Choose a cause that means something to you
When we come to setting about choosing a cause that will also help us achieve a personal goal, a charity that connects with us somehow is a good bet. This will then motivate us even further to raise as much money as we can for them.
It doesn’t necessarily have to be related to a cause that we ourselves have experienced, but just something that moves us in some way. It could be for a local community cause as the work they do could help us directly, or a friend or relative, local school or area we live in.
Smaller charities can often get overlooked too; either because people aren’t even aware they exist or they struggle to communicate their message.
Third Sector reported that one of the issues facing them is that they don’t have the tools to inform people of the impact of their work. But, Charity web design company, Charity Box say this is one of the main strategies to help increase donations for smaller charities.

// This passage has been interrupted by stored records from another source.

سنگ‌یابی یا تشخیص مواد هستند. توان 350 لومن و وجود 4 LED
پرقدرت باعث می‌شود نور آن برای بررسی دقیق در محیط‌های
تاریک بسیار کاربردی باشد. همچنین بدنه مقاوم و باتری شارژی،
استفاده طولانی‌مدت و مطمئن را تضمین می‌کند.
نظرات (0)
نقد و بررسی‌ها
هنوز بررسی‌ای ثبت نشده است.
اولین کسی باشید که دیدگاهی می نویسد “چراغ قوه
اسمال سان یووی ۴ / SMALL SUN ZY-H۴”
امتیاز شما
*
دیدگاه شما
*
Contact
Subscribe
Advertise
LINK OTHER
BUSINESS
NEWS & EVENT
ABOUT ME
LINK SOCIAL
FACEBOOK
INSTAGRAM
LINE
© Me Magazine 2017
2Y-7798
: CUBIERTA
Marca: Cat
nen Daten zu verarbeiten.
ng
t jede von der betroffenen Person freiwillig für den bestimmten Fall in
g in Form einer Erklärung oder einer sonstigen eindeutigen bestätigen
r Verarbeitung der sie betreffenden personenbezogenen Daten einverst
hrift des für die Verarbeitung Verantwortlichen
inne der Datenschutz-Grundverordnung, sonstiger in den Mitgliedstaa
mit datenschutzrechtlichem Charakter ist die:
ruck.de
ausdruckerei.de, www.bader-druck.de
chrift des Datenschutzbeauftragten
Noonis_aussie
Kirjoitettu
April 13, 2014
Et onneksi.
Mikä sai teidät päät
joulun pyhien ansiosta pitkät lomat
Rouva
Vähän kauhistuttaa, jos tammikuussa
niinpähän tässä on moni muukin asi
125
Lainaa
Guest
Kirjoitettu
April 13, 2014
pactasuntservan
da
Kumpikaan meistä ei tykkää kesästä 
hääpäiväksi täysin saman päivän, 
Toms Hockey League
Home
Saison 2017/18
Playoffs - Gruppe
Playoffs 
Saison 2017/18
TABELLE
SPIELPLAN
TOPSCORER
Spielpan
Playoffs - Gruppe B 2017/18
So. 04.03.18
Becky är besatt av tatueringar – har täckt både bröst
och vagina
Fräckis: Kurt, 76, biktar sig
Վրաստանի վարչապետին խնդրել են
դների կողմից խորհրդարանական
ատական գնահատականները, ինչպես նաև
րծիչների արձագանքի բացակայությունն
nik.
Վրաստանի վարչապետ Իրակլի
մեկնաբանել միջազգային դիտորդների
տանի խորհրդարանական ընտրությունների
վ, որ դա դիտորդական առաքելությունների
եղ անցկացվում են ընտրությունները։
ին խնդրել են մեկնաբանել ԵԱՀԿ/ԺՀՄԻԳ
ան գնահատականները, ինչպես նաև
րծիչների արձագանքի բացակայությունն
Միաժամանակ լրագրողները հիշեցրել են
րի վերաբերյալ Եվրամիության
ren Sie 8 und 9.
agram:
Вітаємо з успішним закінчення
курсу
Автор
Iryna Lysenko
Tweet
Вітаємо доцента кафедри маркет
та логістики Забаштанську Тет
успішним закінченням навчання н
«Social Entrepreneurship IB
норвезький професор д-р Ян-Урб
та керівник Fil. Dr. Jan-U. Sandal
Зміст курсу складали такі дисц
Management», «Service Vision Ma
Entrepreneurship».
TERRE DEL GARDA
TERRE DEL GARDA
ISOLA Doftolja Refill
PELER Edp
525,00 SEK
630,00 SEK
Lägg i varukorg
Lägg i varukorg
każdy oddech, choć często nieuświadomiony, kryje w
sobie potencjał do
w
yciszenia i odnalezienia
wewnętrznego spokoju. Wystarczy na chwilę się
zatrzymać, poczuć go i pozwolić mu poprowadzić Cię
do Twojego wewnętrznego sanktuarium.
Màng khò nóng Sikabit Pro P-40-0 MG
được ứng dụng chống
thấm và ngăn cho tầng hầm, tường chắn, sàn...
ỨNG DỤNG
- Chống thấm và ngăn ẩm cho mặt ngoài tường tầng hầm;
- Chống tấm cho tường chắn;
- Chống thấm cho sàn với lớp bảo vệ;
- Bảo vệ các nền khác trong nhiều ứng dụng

So, by people going out there and raising awareness through a personal challenge, they can help build the momentum for these charities. Knowing that you’re helping to raise vital funds for a charity that doesn’t get much publicity makes you feel you’re making even more of a difference – which, in turn, will help boost even more of those feel-good chemicals in your brain.
The saying goes that ‘the best gift you can give to someone is your time because you’re giving them something you can never get back’.
It is also something which is completely selfless, not done in return for anything but to merely help somebody who needs it. Be it an animal shelter, a community centre, soup kitchen or even an elderly neighbour, giving as much or as little of your time can really benefit somebody else.
You may consider just a couple of hours not much, but no matter how little it may seem, it is still doing something as opposed to nothing for anybody else. And, if everybody just did an hour here and there, then think what a much more positive world we would be living in.
Charity Jobs is a good place to start if you’re interested in helping others in this way, as they have a volunteering section where you can search for opportunities.
Taking part in – or organising an event
Whether it’s a 5k sponsored run, a bake sale or a charity dinner, getting involved in charity events is a great way to come together with lots of other like-minded people. Being around other people wanting to make a difference is such a great atmosphere to be around and regular meetings to help prepare for such events will structure and help reinforce your positive feelings.
Giving to charity shops
Another great way to give back is to donate to charity shops. You can either donate some of your old, unwanted belongings for them to sell to raise money – or you can buy some items from them and help them to reach their fundraising goals.
Ask for donations for a special event
Birthdays, wedding gifts and lots of other celebrations are a fantastic opportunity to ask friends and family to donate instead of buying you a gift. Often people spend so much on gifts that we don’t need, and so you could ask that they make a donation to your chosen charity and raise a significant amount of money that way for charity.
Whatever you decide to do, you will never regret raising money for a good cause. You never know how one of these causes – or another – may benefit you one day in the future and this helps you to realise how important it is to keep raising vital funds.
By getting involved in any philanthropical activity, you’re leaving a positive imprint behind you on the world. Essentially, you’re leaving it in a better way than you found it, which is an empowering feeling to have – and which is why you are likely to find that you get more out of it yourself than what you give.